BEGIN

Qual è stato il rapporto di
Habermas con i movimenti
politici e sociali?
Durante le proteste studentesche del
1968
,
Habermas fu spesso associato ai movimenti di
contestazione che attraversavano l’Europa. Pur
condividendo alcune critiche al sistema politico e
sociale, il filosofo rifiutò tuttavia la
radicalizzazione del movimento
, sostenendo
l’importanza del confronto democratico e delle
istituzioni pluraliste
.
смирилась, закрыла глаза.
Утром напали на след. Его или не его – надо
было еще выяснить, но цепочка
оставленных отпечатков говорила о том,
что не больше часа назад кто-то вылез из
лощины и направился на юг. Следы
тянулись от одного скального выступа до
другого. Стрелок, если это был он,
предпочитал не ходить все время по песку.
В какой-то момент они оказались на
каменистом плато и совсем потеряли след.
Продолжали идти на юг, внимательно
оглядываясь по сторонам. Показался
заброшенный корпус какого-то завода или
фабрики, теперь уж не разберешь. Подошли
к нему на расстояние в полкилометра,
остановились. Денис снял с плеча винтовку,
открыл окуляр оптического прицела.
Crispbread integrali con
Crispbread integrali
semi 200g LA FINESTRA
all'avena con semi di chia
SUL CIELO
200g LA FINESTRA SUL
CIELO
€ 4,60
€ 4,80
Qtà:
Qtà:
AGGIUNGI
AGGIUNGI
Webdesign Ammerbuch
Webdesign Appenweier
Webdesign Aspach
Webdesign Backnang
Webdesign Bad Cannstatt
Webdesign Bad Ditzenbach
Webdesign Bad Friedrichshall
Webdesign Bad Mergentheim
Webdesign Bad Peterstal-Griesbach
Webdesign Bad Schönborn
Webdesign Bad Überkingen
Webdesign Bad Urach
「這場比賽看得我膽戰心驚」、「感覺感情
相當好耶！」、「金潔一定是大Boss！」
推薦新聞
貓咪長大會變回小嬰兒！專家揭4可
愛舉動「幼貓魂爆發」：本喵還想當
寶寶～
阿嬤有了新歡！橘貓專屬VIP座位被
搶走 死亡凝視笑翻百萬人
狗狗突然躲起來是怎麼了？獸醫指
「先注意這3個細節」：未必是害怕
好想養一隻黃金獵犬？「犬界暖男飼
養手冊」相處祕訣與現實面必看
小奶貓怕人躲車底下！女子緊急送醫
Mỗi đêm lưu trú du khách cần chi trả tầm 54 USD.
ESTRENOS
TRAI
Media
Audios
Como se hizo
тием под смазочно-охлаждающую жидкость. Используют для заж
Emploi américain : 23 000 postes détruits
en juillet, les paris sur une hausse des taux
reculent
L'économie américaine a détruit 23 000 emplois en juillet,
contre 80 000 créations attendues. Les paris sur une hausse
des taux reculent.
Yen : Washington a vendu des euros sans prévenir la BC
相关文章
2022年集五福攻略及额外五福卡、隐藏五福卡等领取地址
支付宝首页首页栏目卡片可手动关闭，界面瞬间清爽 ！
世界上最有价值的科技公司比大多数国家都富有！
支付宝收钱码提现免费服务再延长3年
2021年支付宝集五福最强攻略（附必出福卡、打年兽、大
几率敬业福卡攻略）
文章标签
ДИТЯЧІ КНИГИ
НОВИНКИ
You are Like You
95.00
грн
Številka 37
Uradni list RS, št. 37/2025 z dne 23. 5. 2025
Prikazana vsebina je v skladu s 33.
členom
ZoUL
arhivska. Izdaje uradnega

END

Task directions: Track down every line of the material containing the string "integrali", and copy it.

Exercise answer:
Crispbread integrali con
Crispbread integrali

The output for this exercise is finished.